WHAT IS NEEDED:
Substitute "Honfleur" for every "Dieppe" in the records below, and reproduce them with everything else unchanged.

*** Opening DATA LISTING ***

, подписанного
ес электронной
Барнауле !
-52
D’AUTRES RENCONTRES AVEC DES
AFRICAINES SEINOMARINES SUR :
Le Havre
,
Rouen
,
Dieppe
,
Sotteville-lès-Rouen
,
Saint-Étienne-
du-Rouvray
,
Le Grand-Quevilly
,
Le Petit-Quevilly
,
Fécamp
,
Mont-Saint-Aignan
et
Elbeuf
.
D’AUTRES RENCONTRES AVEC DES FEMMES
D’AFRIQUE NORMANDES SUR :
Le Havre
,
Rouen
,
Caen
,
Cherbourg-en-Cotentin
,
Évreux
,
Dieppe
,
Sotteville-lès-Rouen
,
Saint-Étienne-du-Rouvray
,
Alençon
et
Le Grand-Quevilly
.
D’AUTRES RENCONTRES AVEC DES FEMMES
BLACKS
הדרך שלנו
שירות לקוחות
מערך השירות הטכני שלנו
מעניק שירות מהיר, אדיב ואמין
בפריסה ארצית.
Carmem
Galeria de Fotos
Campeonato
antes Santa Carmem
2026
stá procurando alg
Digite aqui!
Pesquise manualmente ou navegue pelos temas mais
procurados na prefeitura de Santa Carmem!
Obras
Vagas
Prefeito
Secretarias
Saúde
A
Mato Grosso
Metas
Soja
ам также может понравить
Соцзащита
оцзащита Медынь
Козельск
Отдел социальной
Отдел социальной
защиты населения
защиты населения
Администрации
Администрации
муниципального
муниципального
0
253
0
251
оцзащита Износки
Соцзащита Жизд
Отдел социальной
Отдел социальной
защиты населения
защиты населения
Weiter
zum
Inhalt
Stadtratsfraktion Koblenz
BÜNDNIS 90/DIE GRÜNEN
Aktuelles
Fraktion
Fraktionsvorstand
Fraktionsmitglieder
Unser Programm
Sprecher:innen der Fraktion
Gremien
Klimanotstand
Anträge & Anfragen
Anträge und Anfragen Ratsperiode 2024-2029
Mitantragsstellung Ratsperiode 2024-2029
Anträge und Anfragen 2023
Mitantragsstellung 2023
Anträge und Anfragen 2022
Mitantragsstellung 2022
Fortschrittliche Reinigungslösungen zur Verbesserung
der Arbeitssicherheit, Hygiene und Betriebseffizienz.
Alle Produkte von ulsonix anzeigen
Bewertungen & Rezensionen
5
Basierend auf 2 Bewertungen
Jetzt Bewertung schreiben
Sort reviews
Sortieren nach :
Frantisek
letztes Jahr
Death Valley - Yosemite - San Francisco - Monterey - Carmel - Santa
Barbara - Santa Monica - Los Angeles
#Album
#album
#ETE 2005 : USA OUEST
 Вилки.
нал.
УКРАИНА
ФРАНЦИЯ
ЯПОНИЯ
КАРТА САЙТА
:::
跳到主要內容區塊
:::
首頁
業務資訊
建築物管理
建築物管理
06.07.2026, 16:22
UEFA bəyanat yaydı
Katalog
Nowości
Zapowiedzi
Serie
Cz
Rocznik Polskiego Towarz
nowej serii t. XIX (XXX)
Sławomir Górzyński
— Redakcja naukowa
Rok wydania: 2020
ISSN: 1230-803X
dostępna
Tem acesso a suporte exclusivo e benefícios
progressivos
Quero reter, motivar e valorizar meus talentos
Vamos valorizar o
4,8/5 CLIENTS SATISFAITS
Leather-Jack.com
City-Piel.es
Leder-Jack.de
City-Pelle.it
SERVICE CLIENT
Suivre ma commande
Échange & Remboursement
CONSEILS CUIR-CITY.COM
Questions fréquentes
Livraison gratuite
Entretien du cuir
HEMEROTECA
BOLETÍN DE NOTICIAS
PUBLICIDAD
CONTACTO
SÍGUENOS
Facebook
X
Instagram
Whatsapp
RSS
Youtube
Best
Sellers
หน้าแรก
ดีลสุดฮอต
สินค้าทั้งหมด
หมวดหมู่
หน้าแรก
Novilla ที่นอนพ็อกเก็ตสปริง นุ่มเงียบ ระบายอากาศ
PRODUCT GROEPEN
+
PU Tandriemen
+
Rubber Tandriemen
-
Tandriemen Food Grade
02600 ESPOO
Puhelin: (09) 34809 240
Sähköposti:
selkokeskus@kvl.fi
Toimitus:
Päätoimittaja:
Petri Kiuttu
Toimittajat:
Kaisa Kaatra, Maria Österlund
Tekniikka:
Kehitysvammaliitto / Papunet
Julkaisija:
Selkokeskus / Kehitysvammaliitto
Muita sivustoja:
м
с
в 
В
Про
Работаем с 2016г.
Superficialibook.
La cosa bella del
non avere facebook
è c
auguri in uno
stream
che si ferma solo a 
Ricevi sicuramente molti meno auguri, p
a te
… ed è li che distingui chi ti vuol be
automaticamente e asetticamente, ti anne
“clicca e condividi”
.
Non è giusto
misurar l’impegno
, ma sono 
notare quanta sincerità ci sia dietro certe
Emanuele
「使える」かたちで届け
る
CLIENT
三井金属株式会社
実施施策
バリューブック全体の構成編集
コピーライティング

*** Closing DATA LISTING ***

TASK RESULT:
, подписанного
ес электронной
Барнауле !
-52
D’AUTRES RENCONTRES AVEC DES
AFRICAINES SEINOMARINES SUR :
Le Havre
,
Rouen
,
Honfleur
,
Sotteville-lès-Rouen
,
Saint-Étienne-
du-Rouvray
,
Le Grand-Quevilly
,
Le Petit-Quevilly
,
Fécamp
,
Mont-Saint-Aignan
et
Elbeuf
.
D’AUTRES RENCONTRES AVEC DES FEMMES
D’AFRIQUE NORMANDES SUR :
Le Havre
,
Rouen
,
Caen
,
Cherbourg-en-Cotentin
,
Évreux
,
Honfleur
,
Sotteville-lès-Rouen
,
Saint-Étienne-du-Rouvray
,
Alençon
et
Le Grand-Quevilly
.
D’AUTRES RENCONTRES AVEC DES FEMMES
BLACKS
הדרך שלנו
שירות לקוחות
מערך השירות הטכני שלנו
מעניק שירות מהיר, אדיב ואמין
בפריסה ארצית.
Carmem
Galeria de Fotos
Campeonato
antes Santa Carmem
2026
stá procurando alg
Digite aqui!
Pesquise manualmente ou navegue pelos temas mais
procurados na prefeitura de Santa Carmem!
Obras
Vagas
Prefeito
Secretarias
Saúde
A
Mato Grosso
Metas
Soja
ам также может понравить
Соцзащита
оцзащита Медынь
Козельск
Отдел социальной
Отдел социальной
защиты населения
защиты населения
Администрации
Администрации
муниципального
муниципального
0
253
0
251
оцзащита Износки
Соцзащита Жизд
Отдел социальной
Отдел социальной
защиты населения
защиты населения
Weiter
zum
Inhalt
Stadtratsfraktion Koblenz
BÜNDNIS 90/DIE GRÜNEN
Aktuelles
Fraktion
Fraktionsvorstand
Fraktionsmitglieder
Unser Programm
Sprecher:innen der Fraktion
Gremien
Klimanotstand
Anträge & Anfragen
Anträge und Anfragen Ratsperiode 2024-2029
Mitantragsstellung Ratsperiode 2024-2029
Anträge und Anfragen 2023
Mitantragsstellung 2023
Anträge und Anfragen 2022
Mitantragsstellung 2022
Fortschrittliche Reinigungslösungen zur Verbesserung
der Arbeitssicherheit, Hygiene und Betriebseffizienz.
Alle Produkte von ulsonix anzeigen
Bewertungen & Rezensionen
5
Basierend auf 2 Bewertungen
Jetzt Bewertung schreiben
Sort reviews
Sortieren nach :
Frantisek
letztes Jahr
Death Valley - Yosemite - San Francisco - Monterey - Carmel - Santa
Barbara - Santa Monica - Los Angeles
#Album
#album
#ETE 2005 : USA OUEST
 Вилки.
нал.
УКРАИНА
ФРАНЦИЯ
ЯПОНИЯ
КАРТА САЙТА
:::
跳到主要內容區塊
:::
首頁
業務資訊
建築物管理
建築物管理
06.07.2026, 16:22
UEFA bəyanat yaydı
Katalog
Nowości
Zapowiedzi
Serie
Cz
Rocznik Polskiego Towarz
nowej serii t. XIX (XXX)
Sławomir Górzyński
— Redakcja naukowa
Rok wydania: 2020
ISSN: 1230-803X
dostępna
Tem acesso a suporte exclusivo e benefícios
progressivos
Quero reter, motivar e valorizar meus talentos
Vamos valorizar o
4,8/5 CLIENTS SATISFAITS
Leather-Jack.com
City-Piel.es
Leder-Jack.de
City-Pelle.it
SERVICE CLIENT
Suivre ma commande
Échange & Remboursement
CONSEILS CUIR-CITY.COM
Questions fréquentes
Livraison gratuite
Entretien du cuir
HEMEROTECA
BOLETÍN DE NOTICIAS
PUBLICIDAD
CONTACTO
SÍGUENOS
Facebook
X
Instagram
Whatsapp
RSS
Youtube
Best
Sellers
หน้าแรก
ดีลสุดฮอต
สินค้าทั้งหมด
หมวดหมู่
หน้าแรก
Novilla ที่นอนพ็อกเก็ตสปริง นุ่มเงียบ ระบายอากาศ
PRODUCT GROEPEN
+
PU Tandriemen
+
Rubber Tandriemen
-
Tandriemen Food Grade
02600 ESPOO
Puhelin: (09) 34809 240
Sähköposti:
selkokeskus@kvl.fi
Toimitus:
Päätoimittaja:
Petri Kiuttu
Toimittajat:
Kaisa Kaatra, Maria Österlund
Tekniikka:
Kehitysvammaliitto / Papunet
Julkaisija:
Selkokeskus / Kehitysvammaliitto
Muita sivustoja:
м
с
в 
В
Про
Работаем с 2016г.
Superficialibook.
La cosa bella del
non avere facebook
è c
auguri in uno
stream
che si ferma solo a 
Ricevi sicuramente molti meno auguri, p
a te
… ed è li che distingui chi ti vuol be
automaticamente e asetticamente, ti anne
“clicca e condividi”
.
Non è giusto
misurar l’impegno
, ma sono 
notare quanta sincerità ci sia dietro certe
Emanuele
「使える」かたちで届け
る
CLIENT
三井金属株式会社
実施施策
バリューブック全体の構成編集
コピーライティング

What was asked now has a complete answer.